EXERCISE PROMPT: Retype every line of text in the listing below verbatim, omitting the picture markers.

Text extracted from each page:
────────

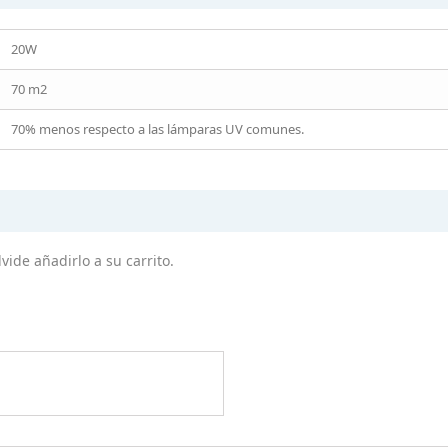
20W
70 m2
70% menos respecto a las lámparas UV comunes.
ide añadirlo a su carrito.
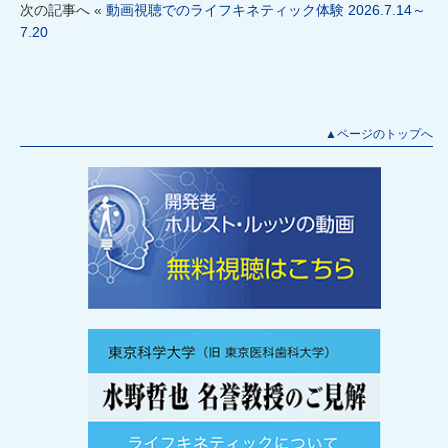
次の記事へ «
動画視聴でのライフキネティック体験 2026.7.14～
7.20
▲ページのトップへ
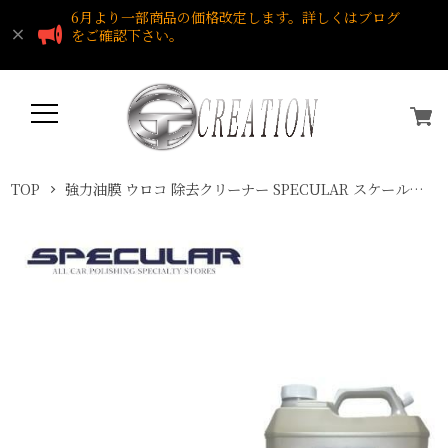
6月より一部商品の価格改定します。詳しくはブログ
をご確認下さい。
TOP
強力油膜 ウロコ 除去クリーナー SPECULAR スケールカット SCALE CUT 4000ml スペキュラー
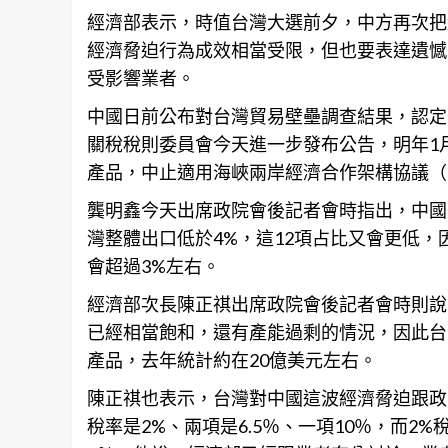
經濟部表示，時值台灣大選前夕，中方再次把
經濟脅迫行為成效相當受限，但也要表達遺憾
受影響業者。
中國日前公布對
台灣
貿易壁壘調查結果，認定
關
稅
稅則委員會今天進一步發布公告，明年1
產品，中止適用海峽兩岸經濟合作架構協議（E
龔明鑫今天出席政院會後記者會時指出，中國
灣整體出口低於4%，這12項占比又會更低
會超過3%左右。
經濟部次長陳正祺出席政院會後記者會時則說
已經相當飽和，還有產能過剩的情況，因此台
產品，去年統計約在20億美元左右。
陳正祺也表示，台灣對中國這波經濟脅迫跟政
稅率是2%、兩項是6.5％、一項10％，而2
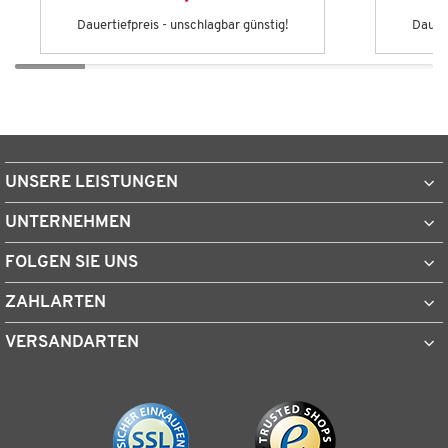
Dauertiefpreis - unschlagbar günstig!
Dauert
UNSERE LEISTUNGEN
UNTERNEHMEN
FOLGEN SIE UNS
ZAHLARTEN
VERSANDARTEN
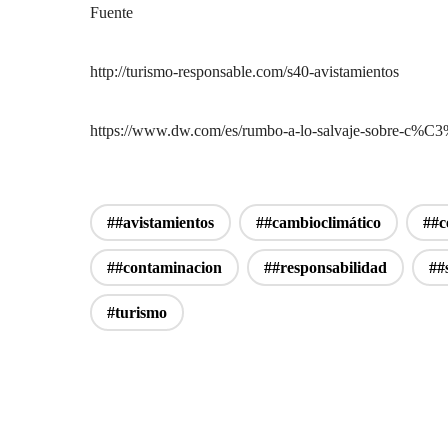
Fuente
http://turismo-responsable.com/s40-avistamientos
https://www.dw.com/es/rumbo-a-lo-salvaje-sobre-c%C3%
##avistamientos
##cambioclimático
##c
##contaminacion
##responsabilidad
##
#turismo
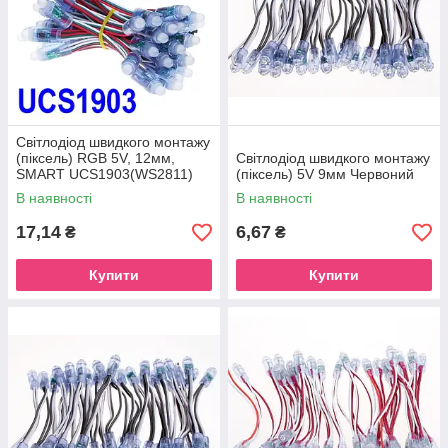
Світлодіод швидкого монтажу
(піксель) RGB 5V, 12мм,
Світлодіод швидкого монтажу
SMART UCS1903(WS2811)
(піксель) 5V 9мм Червоний
В наявності
В наявності
17,14
6,67
₴
₴
Купити
Купити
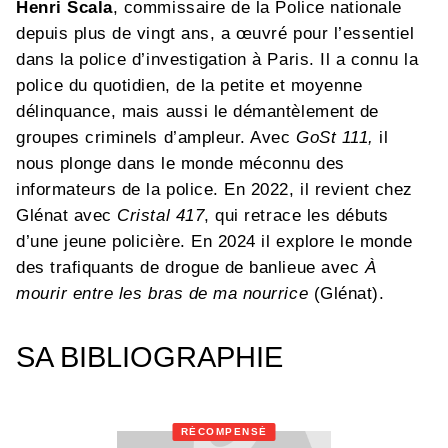
Henri Scala
, commissaire de la Police nationale
depuis plus de vingt ans, a œuvré pour l’essentiel
dans la police d’investigation à Paris. Il a connu la
police du quotidien, de la petite et moyenne
délinquance, mais aussi le démantèlement de
groupes criminels d’ampleur. Avec
GoSt 111,
il
nous plonge dans le monde méconnu des
informateurs de la police. En 2022, il revient chez
Glénat avec
Cristal 417
, qui retrace les débuts
d’une jeune policière. En 2024 il explore le monde
des trafiquants de drogue de banlieue avec
À
mourir entre les bras de ma nourrice
(Glénat).
SA BIBLIOGRAPHIE
RÉCOMPENSÉ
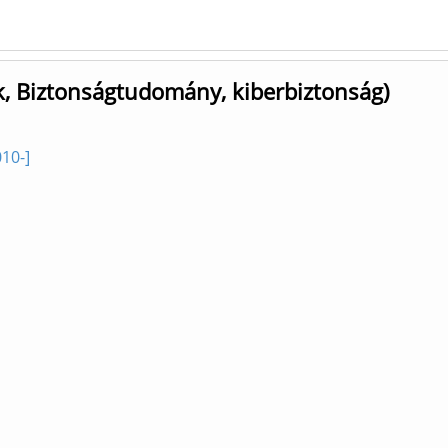
k, Biztonságtudomány, kiberbiztonság)
10-]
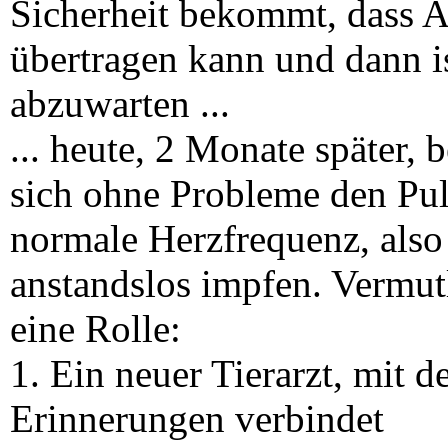
Sicherheit bekommt, dass A
übertragen kann und dann is
abzuwarten ...
... heute, 2 Monate später,
sich ohne Probleme den Puls
normale Herzfrequenz, also 
anstandslos impfen. Vermutl
eine Rolle:
1. Ein neuer Tierarzt, mit 
Erinnerungen verbindet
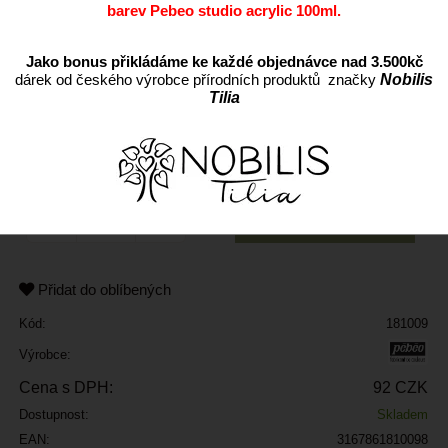
barev Pebeo studio acrylic 100ml.
Jako bonus přikládáme ke každé objednávce nad 3.500kč
dárek od českého výrobce přírodních produktů značky
Nobilis
Tilia
ks
Přidat do oblíbených
Kód:
181009
Výrobce:
Cena s DPH:
92 CZK
Dostupnost:
Skladem
EAN:
3167861810098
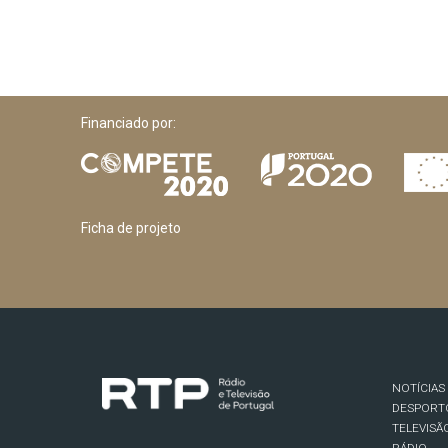
Financiado por:
Ficha de projeto
NOTÍCIAS
DESPORT
TELEVISÃ
RÁDIO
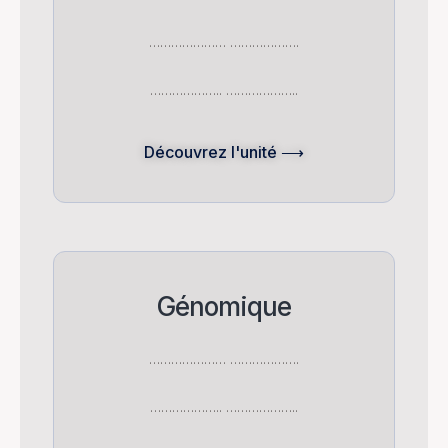
………………… ……………….
……………….. ………………..
Découvrez l'unité ⟶
Génomique
………………… ……………….
……………….. ………………..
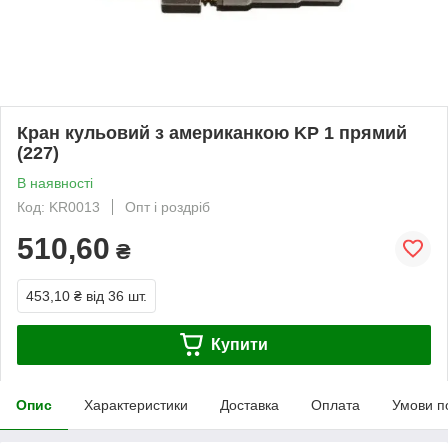
Кран кульовий з американкою KP 1 прямий
(227)
В наявності
Код: KR0013
Опт і роздріб
510,60
₴
453,10 ₴
від 36 шт.
Купити
Опис
Характеристики
Доставка
Оплата
Умови п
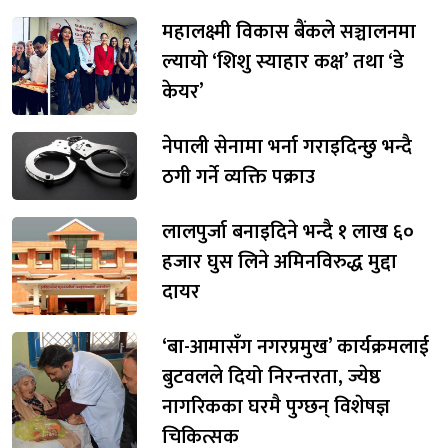
महालक्ष्मी विकास बैंकले सञ्चालनमा
ल्यायो ‘शिशु स्याहार कक्ष’ तथा ‘डे
केयर’
नेपाली सेनामा भर्ना गराइदिन्छु भन्दै
ठगी गर्ने व्यक्ति पक्राउ
लालपुर्जा बनाइदिने भन्दै १ लाख ६०
हजार घुस लिने अमिनविरुद्ध मुद्दा
दायर
‘बा-आमासँग नगरप्रमुख’ कार्यक्रमलाई
बुटवलले दियो निरन्तरता, ज्येष्ठ
नागरिकका घरमै पुग्छन् विशेषज्ञ
चिकित्सक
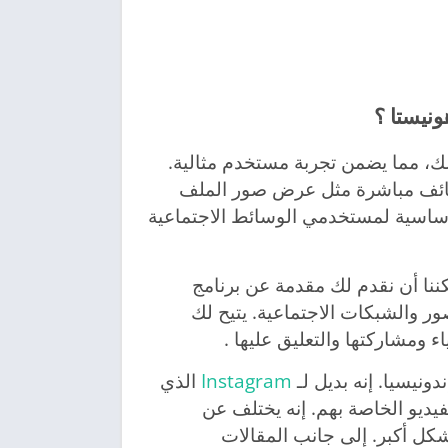
يصًا لك، مما يضمن تجربة مستخدم مثالية.
وظائف مباشرة مثل عرض صور الملف
أساسية لمستخدمي الوسائط الاجتماعية
نا أن نقدم لك مقدمة عن برنامج
لصور والشبكات الاجتماعية. يتيح لك
 ومشاركتها والتعليق عليها .
Instagram
الذي
ديو الخاصة بهم. إنه يختلف عن
ي بشكل أكبر. إلى جانب المقالات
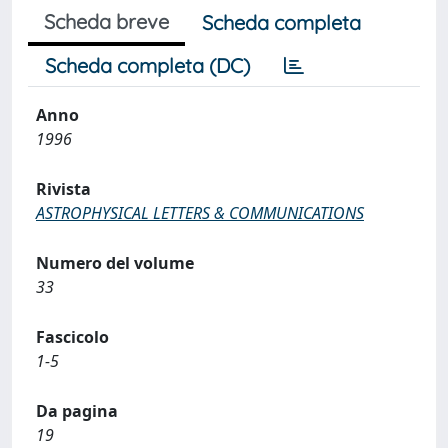
Scheda breve
Scheda completa
Scheda completa (DC)
Anno
1996
Rivista
ASTROPHYSICAL LETTERS & COMMUNICATIONS
Numero del volume
33
Fascicolo
1-5
Da pagina
19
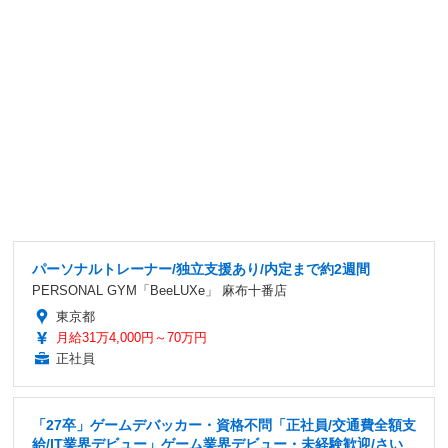
パーソナルトレーナー/独立支援あり/内定まで約2週間
PERSONAL GYM「BeeLUXe」 麻布十番店
東京都
月給31万4,000円～70万円
正社員
「27卒」ゲームデバッカー・資格不問「正社員/交通費全額支
給/IT業界デビュー」ゲーム業界デビュー・未経験歓迎/さい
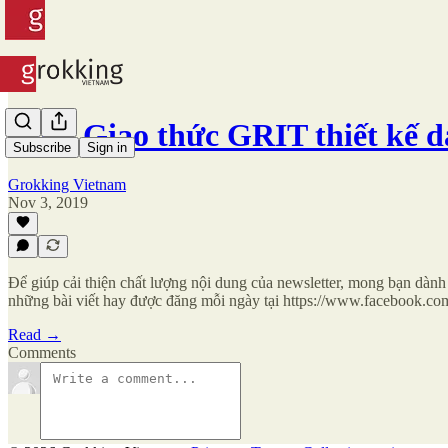
#94 - Giao thức GRIT thiết kế 
Subscribe
Sign in
Grokking Vietnam
Nov 3, 2019
Để giúp cải thiện chất lượng nội dung của newsletter, mong bạn dành
những bài viết hay được đăng mỗi ngày tại https://www.facebook.co
Read →
Comments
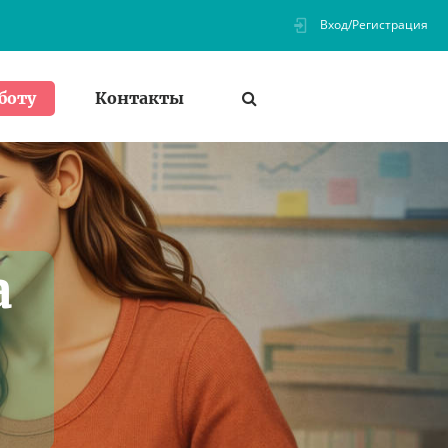
Вход/Регистрация
Контакты
боту
а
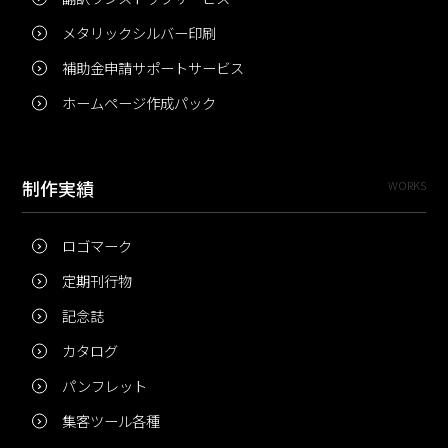
メタリックシルバー印刷
補助金申請サポートサービス
ホームページ作成パック
制作実績
WORKS
ロゴマーク
定期刊行物
記念誌
カタログ
パンフレット
集客ツール各種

────────

SOLVED PROBLEM:
20W
70 m2
70% menos respecto a las lámparas UV comunes.
ide añadirlo a su carrito.
次の記事へ «
動画視聴でのライフキネティック体験 2026.7.14～
7.20
▲ページのトップへ
6月より一部商品の価格改定します。詳しくはブログ
をご確認下さい。
TOP
強力油膜 ウロコ 除去クリーナー SPECULAR スケールカット SCALE CUT 4000ml スペキュラー
經濟部表示，時值台灣大選前夕，中方再次把
經濟脅迫行為成效相當受限，但也要表達遺憾
受影響業者。
中國日前公布對
台灣
貿易壁壘調查結果，認定
關
稅
稅則委員會今天進一步發布公告，明年1
產品，中止適用海峽兩岸經濟合作架構協議（E
龔明鑫今天出席政院會後記者會時指出，中國
灣整體出口低於4%，這12項占比又會更低
會超過3%左右。
經濟部次長陳正祺出席政院會後記者會時則說
已經相當飽和，還有產能過剩的情況，因此台
產品，去年統計約在20億美元左右。
陳正祺也表示，台灣對中國這波經濟脅迫跟政
稅率是2%、兩項是6.5％、一項10％，而2
Dauertiefpreis - unschlagbar günstig!
Dauert
UNSERE LEISTUNGEN
UNTERNEHMEN
FOLGEN SIE UNS
ZAHLARTEN
VERSANDARTEN
Fuente
http://turismo-responsable.com/s40-avistamientos
https://www.dw.com/es/rumbo-a-lo-salvaje-sobre-c%C3%
##avistamientos
##cambioclimático
##c
##contaminacion
##responsabilidad
##
#turismo
Світлодіод швидкого монтажу
(піксель) RGB 5V, 12мм,
Світлодіод швидкого монтажу
SMART UCS1903(WS2811)
(піксель) 5V 9мм Червоний
В наявності
В наявності
17,14
6,67
₴
₴
Купити
Купити
Henri Scala
, commissaire de la Police nationale
depuis plus de vingt ans, a œuvré pour l’essentiel
dans la police d’investigation à Paris. Il a connu la
police du quotidien, de la petite et moyenne
délinquance, mais aussi le démantèlement de
groupes criminels d’ampleur. Avec
GoSt 111,
il
nous plonge dans le monde méconnu des
informateurs de la police. En 2022, il revient chez
Glénat avec
Cristal 417
, qui retrace les débuts
d’une jeune policière. En 2024 il explore le monde
des trafiquants de drogue de banlieue avec
À
mourir entre les bras de ma nourrice
(Glénat).
SA BIBLIOGRAPHIE
RÉCOMPENSÉ
k, Biztonságtudomány, kiberbiztonság)
10-]
Sicherheit bekommt, dass A
übertragen kann und dann is
abzuwarten ...
... heute, 2 Monate später,
sich ohne Probleme den Puls
normale Herzfrequenz, also 
anstandslos impfen. Vermutl
eine Rolle:
1. Ein neuer Tierarzt, mit 
Erinnerungen verbindet
barev Pebeo studio acrylic 100ml.
Jako bonus přikládáme ke každé objednávce nad 3.500kč
dárek od českého výrobce přírodních produktů značky
Nobilis
Tilia
ks
Přidat do oblíbených
Kód:
181009
Výrobce:
Cena s DPH:
92 CZK
Dostupnost:
Skladem
EAN:
3167861810098
Financiado por:
Ficha de projeto
NOTÍCIAS
DESPORT
TELEVISÃ
RÁDIO
………………… ……………….
……………….. ………………..
Découvrez l'unité ⟶
Génomique
………………… ……………….
……………….. ………………..
Кран кульовий з американкою KP 1 прямий
(227)
В наявності
Код: KR0013
Опт і роздріб
510,60
₴
453,10 ₴
від 36 шт.
Купити
Опис
Характеристики
Доставка
Оплата
Умови п
महालक्ष्मी विकास बैंकले सञ्चालनमा
ल्यायो ‘शिशु स्याहार कक्ष’ तथा ‘डे
केयर’
नेपाली सेनामा भर्ना गराइदिन्छु भन्दै
ठगी गर्ने व्यक्ति पक्राउ
लालपुर्जा बनाइदिने भन्दै १ लाख ६०
हजार घुस लिने अमिनविरुद्ध मुद्दा
दायर
‘बा-आमासँग नगरप्रमुख’ कार्यक्रमलाई
बुटवलले दियो निरन्तरता, ज्येष्ठ
नागरिकका घरमै पुग्छन् विशेषज्ञ
चिकित्सक
يصًا لك، مما يضمن تجربة مستخدم مثالية.
وظائف مباشرة مثل عرض صور الملف
أساسية لمستخدمي الوسائط الاجتماعية
نا أن نقدم لك مقدمة عن برنامج
لصور والشبكات الاجتماعية. يتيح لك
 ومشاركتها والتعليق عليها .
Instagram
الذي
ديو الخاصة بهم. إنه يختلف عن
ي بشكل أكبر. إلى جانب المقالات
Scheda breve
Scheda completa
Scheda completa (DC)
Anno
1996
Rivista
ASTROPHYSICAL LETTERS & COMMUNICATIONS
Numero del volume
33
Fascicolo
1-5
Da pagina
19
パーソナルトレーナー/独立支援あり/内定まで約2週間
PERSONAL GYM「BeeLUXe」 麻布十番店
東京都
月給31万4,000円～70万円
正社員
「27卒」ゲームデバッカー・資格不問「正社員/交通費全額支
給/IT業界デビュー」ゲーム業界デビュー・未経験歓迎/さい
#94 - Giao thức GRIT thiết kế 
Subscribe
Sign in
Grokking Vietnam
Nov 3, 2019
Để giúp cải thiện chất lượng nội dung của newsletter, mong bạn dành
những bài viết hay được đăng mỗi ngày tại https://www.facebook.co
Read →
Comments
Вход/Регистрация
Контакты
боту
а
メタリックシルバー印刷
補助金申請サポートサービス
ホームページ作成パック
制作実績
WORKS
ロゴマーク
定期刊行物
記念誌
カタログ
パンフレット
集客ツール各種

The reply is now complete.